Na observação das suas obsessões contemplamos muito do século XXI: seria Bacon um profeta, um presciente? As suas obras mostram um ser sem género, fechado numa solidão extrema (pode ser dentro de um cubo ou num paralelepípedo de vidro ou gelo, atrás de uma barra, debaixo de um guarda-chuva ou num sofá), sufocando num mundo sem sentido, desapiedado e feroz. Bacon compraz-se em mostrar-nos uma existência carnal condenada ao apetite, a atacar e sentir dor, atraída a relações de domínio e subjugação, sobretudo no quadro da sexualidade. Tem uma fixação nos jogos de poder sexual do sado-masoquismo e voyeurismo não dissociável das circunstâncias em que viveu a sua homossexualidade — que só em 1967 foi descriminalizada no Reino Unido — e das sovas que recebeu na infância do pai ou dos empregados a seu mando.

Bacon era uma criança tímida que desde cedo apreciou vestir-se de menina. O pai, enfurecido, terá ordenado ao pessoal da estrebaria que chicoteasse o filho, esperando demovê-lo das suas tendências. Aos 16 anos, foi expulso de casa, depois de o pai o ter encontrado, admirando-se ao espelho, com a roupa interior da mãe. Numa tentativa final para masculinizar o filho, o pai envia-o na primavera de 1927 para casa de um familiar materno que vive em Berlim, o guardião mais não faz do que aproveitar-se sexualmente do jovem Bacon. Não são experiências que se possam rasurar, marcaram-no.

• [LINHAS APRESENTADAS]
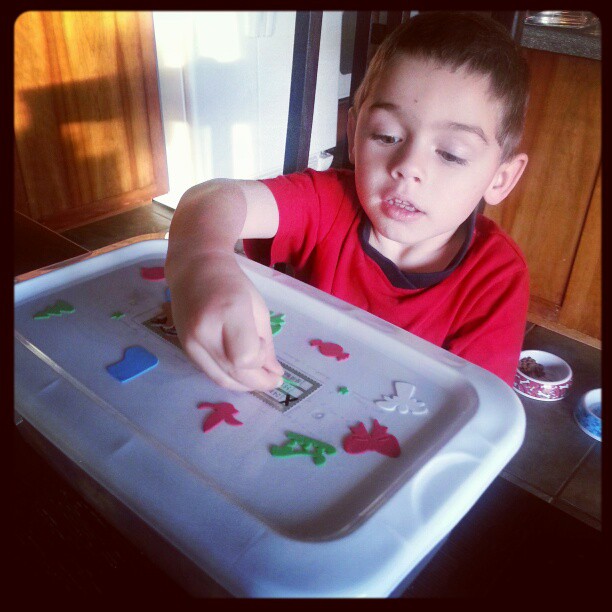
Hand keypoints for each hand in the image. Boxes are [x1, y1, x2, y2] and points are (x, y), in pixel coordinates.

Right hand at [168, 252, 284, 391]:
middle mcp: (204, 330)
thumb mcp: (258, 307)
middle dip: (258, 382)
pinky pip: (211, 372)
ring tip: (261, 379)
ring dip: (244, 385)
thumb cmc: (232, 283)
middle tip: (274, 381)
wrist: (194, 269)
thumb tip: (275, 374)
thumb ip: (266, 343)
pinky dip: (229, 376)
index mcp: (228, 311)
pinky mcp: (184, 349)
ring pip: (221, 379)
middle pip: (233, 373)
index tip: (265, 345)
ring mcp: (190, 342)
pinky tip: (242, 371)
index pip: (245, 357)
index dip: (260, 360)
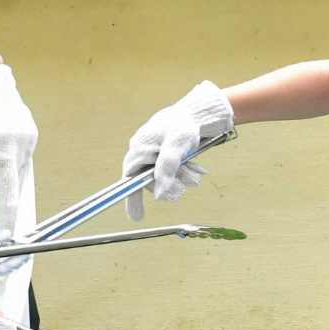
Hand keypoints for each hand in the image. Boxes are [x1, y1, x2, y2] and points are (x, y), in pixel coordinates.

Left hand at [0, 64, 38, 243]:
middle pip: (9, 193)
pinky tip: (9, 168)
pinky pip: (24, 161)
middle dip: (7, 219)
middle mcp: (7, 147)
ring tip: (7, 204)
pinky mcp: (31, 137)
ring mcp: (23, 142)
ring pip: (19, 177)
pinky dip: (16, 169)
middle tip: (4, 237)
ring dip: (11, 190)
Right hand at [122, 81, 234, 219]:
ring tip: (196, 175)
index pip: (130, 178)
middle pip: (151, 179)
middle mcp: (142, 152)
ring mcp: (153, 153)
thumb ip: (166, 169)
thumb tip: (159, 195)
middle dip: (171, 184)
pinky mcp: (164, 154)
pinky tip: (197, 170)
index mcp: (139, 148)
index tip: (137, 216)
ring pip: (163, 176)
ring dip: (181, 178)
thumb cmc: (184, 125)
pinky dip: (184, 172)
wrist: (197, 113)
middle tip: (190, 183)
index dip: (132, 197)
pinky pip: (171, 170)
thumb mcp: (176, 146)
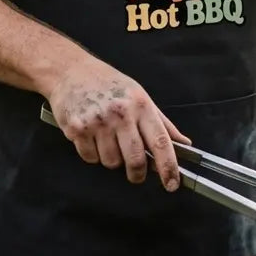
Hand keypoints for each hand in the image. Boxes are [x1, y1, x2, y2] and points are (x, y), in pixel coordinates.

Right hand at [48, 70, 189, 190]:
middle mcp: (120, 114)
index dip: (168, 167)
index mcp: (141, 105)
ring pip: (111, 162)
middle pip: (135, 160)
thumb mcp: (140, 96)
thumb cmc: (109, 84)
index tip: (172, 184)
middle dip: (137, 173)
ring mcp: (97, 122)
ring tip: (108, 140)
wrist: (71, 71)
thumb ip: (162, 123)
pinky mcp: (77, 129)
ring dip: (112, 159)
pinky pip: (90, 158)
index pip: (160, 142)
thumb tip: (184, 144)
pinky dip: (93, 154)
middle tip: (136, 173)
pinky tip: (92, 137)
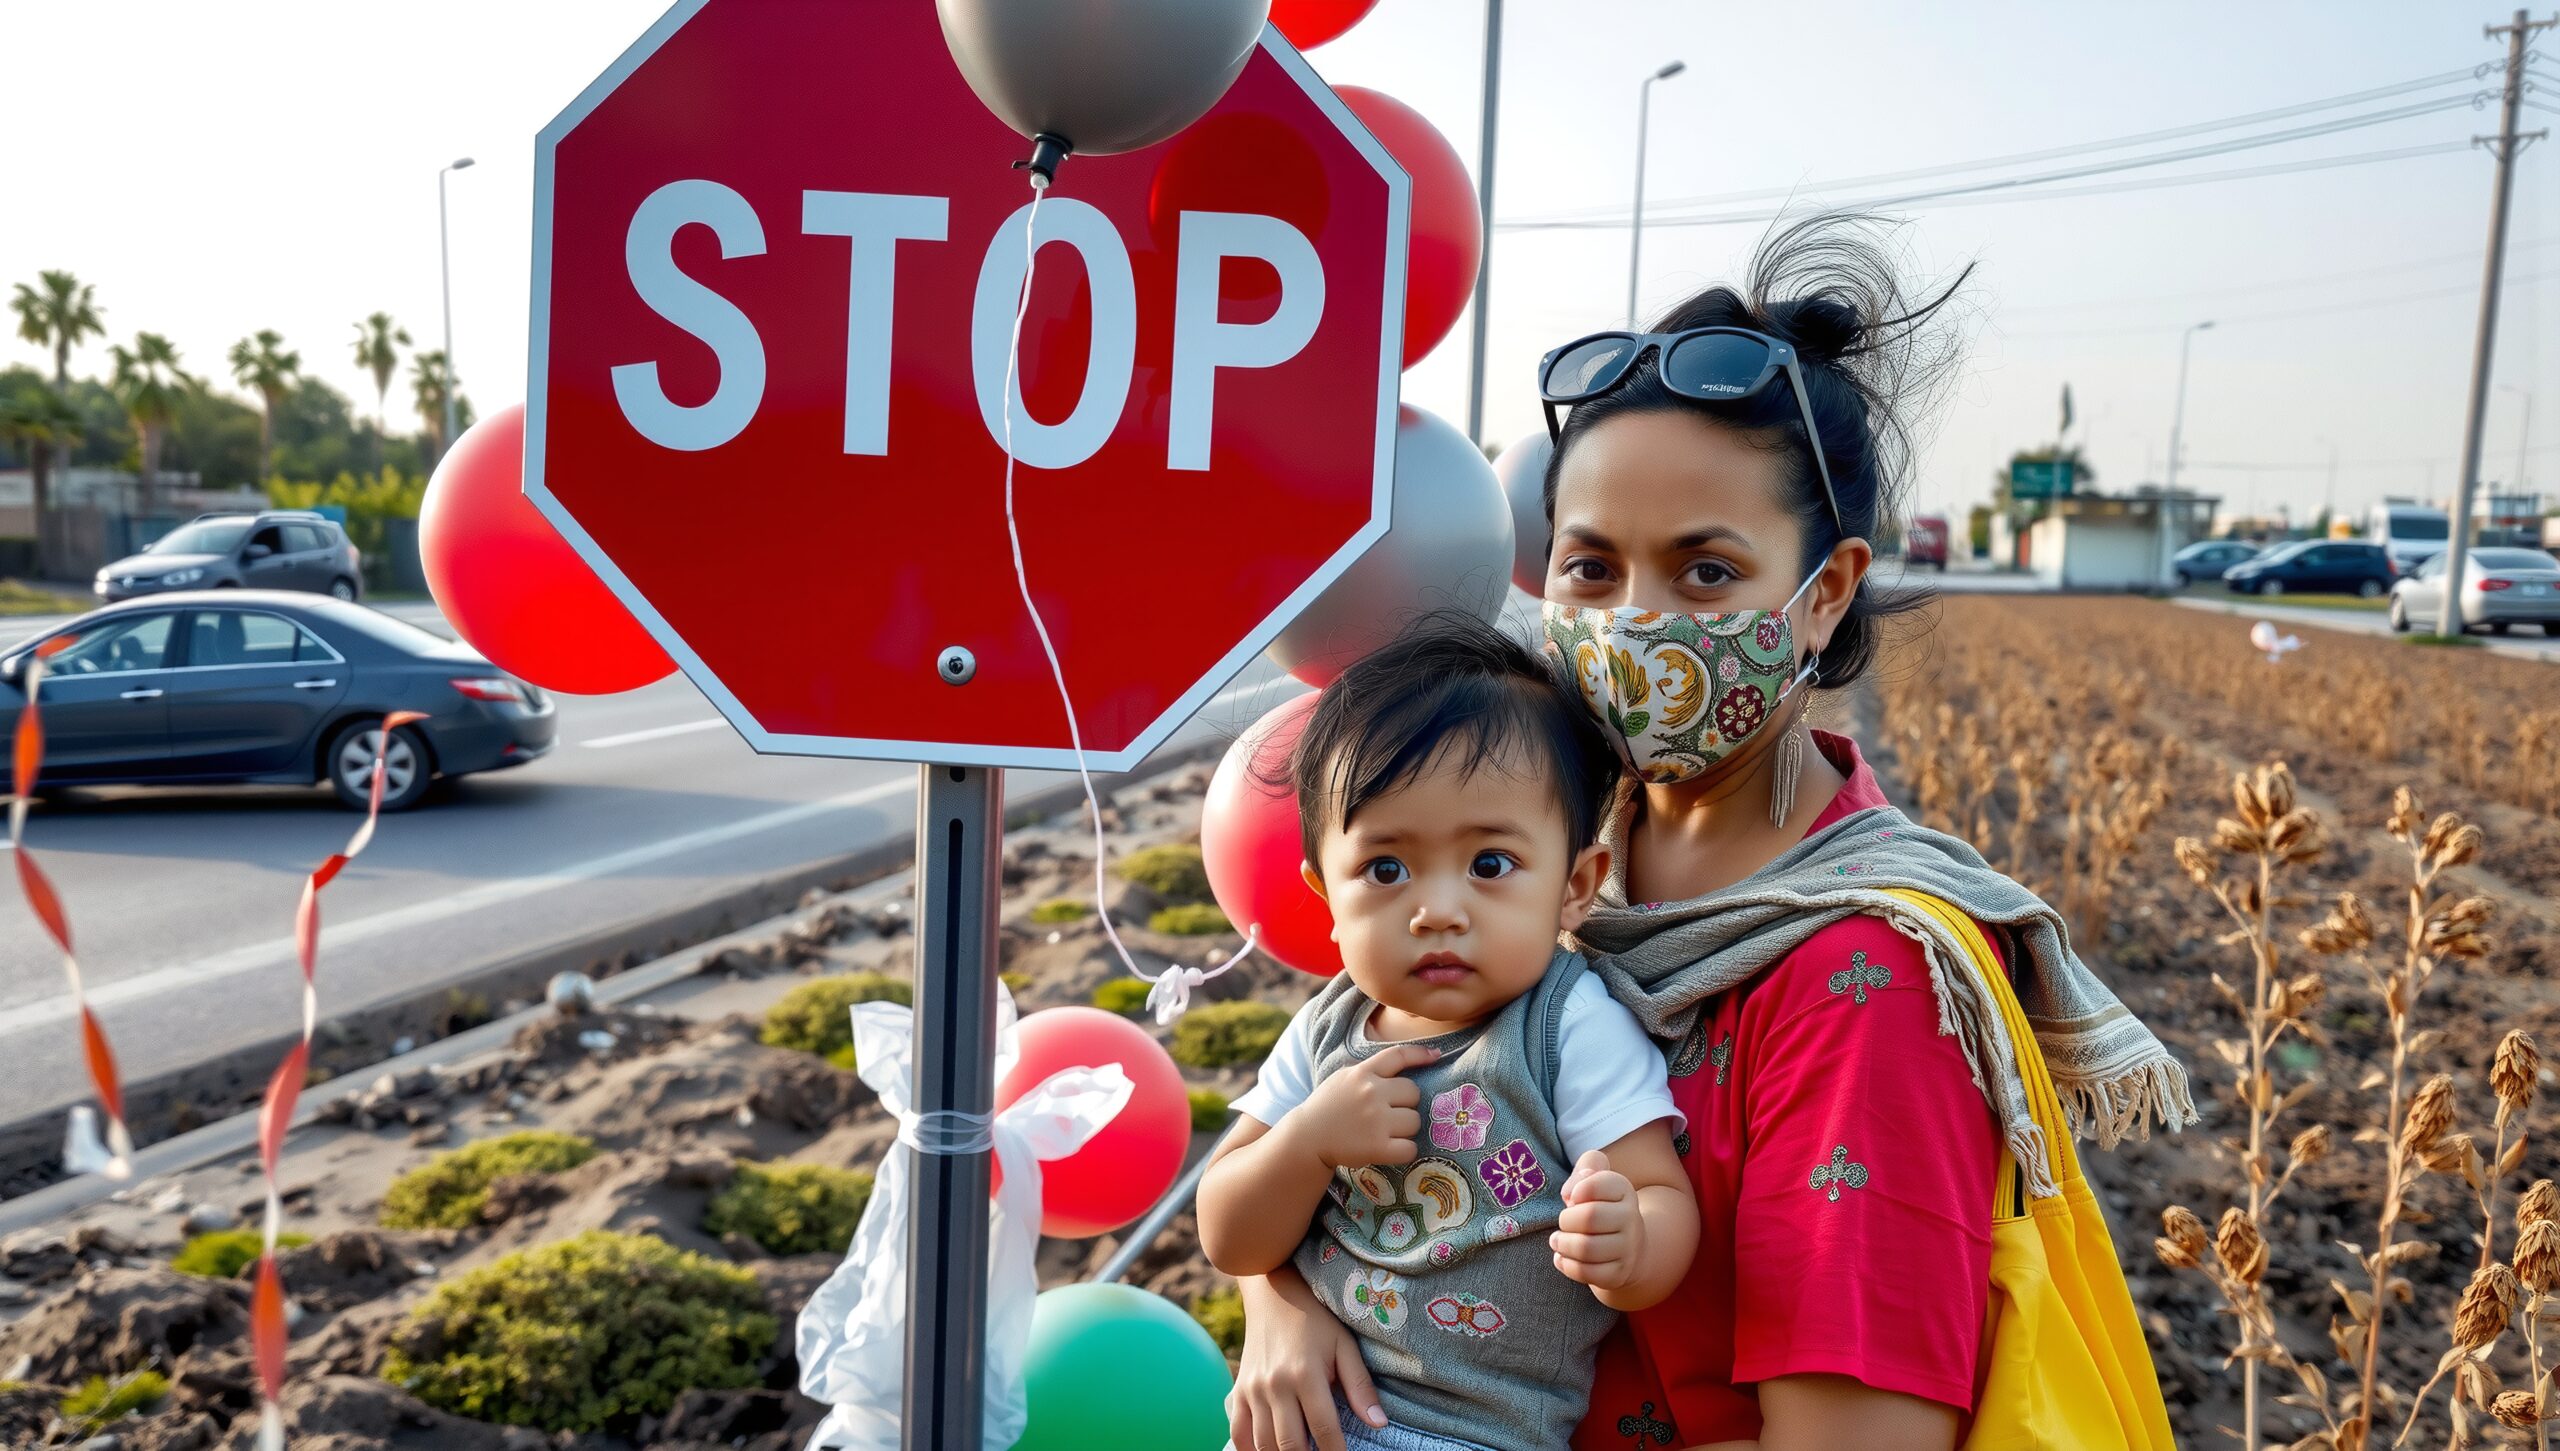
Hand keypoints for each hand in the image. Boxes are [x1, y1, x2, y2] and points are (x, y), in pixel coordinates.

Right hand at [1229, 1269, 1389, 1450]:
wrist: (1274, 1295)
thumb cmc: (1316, 1320)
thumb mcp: (1344, 1346)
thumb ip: (1360, 1386)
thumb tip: (1379, 1423)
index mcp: (1305, 1374)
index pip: (1324, 1428)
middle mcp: (1275, 1385)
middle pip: (1290, 1444)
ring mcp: (1252, 1389)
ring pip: (1263, 1443)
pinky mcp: (1238, 1391)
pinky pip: (1238, 1432)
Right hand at [1286, 1043, 1436, 1169]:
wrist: (1306, 1138)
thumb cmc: (1327, 1108)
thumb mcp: (1344, 1079)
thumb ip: (1370, 1071)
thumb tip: (1404, 1064)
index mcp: (1362, 1073)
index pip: (1398, 1055)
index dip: (1420, 1054)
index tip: (1436, 1055)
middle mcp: (1371, 1093)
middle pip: (1414, 1092)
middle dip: (1406, 1104)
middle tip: (1389, 1114)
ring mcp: (1376, 1120)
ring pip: (1415, 1121)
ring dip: (1405, 1128)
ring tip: (1385, 1132)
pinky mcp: (1377, 1147)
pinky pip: (1410, 1148)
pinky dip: (1404, 1151)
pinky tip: (1390, 1149)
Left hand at [1550, 1149, 1643, 1291]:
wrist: (1628, 1246)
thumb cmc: (1600, 1207)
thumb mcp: (1594, 1179)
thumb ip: (1586, 1167)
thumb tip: (1572, 1193)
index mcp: (1624, 1190)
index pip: (1597, 1183)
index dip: (1577, 1189)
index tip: (1573, 1197)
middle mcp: (1631, 1218)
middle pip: (1589, 1217)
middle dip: (1566, 1220)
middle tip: (1562, 1223)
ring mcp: (1628, 1249)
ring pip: (1586, 1248)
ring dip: (1562, 1244)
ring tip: (1557, 1241)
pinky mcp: (1618, 1274)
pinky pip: (1586, 1272)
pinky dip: (1566, 1265)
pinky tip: (1561, 1258)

• [TAREFA ATRIBUÍDA] Reescreva o excerto sobre Bacon desde "Na observação das" até "a seu mando.", trocando "solidão extrema" por "solidão absoluta".

• [RESPOSTA À TAREFA]
Na observação das suas obsessões contemplamos muito do século XXI: seria Bacon um profeta, um presciente? As suas obras mostram um ser sem género, fechado numa solidão absoluta (pode ser dentro de um cubo ou num paralelepípedo de vidro ou gelo, atrás de uma barra, debaixo de um guarda-chuva ou num sofá), sufocando num mundo sem sentido, desapiedado e feroz. Bacon compraz-se em mostrar-nos uma existência carnal condenada ao apetite, a atacar e sentir dor, atraída a relações de domínio e subjugação, sobretudo no quadro da sexualidade. Tem uma fixação nos jogos de poder sexual do sado-masoquismo e voyeurismo não dissociável das circunstâncias em que viveu a sua homossexualidade — que só em 1967 foi descriminalizada no Reino Unido — e das sovas que recebeu na infância do pai ou dos empregados a seu mando.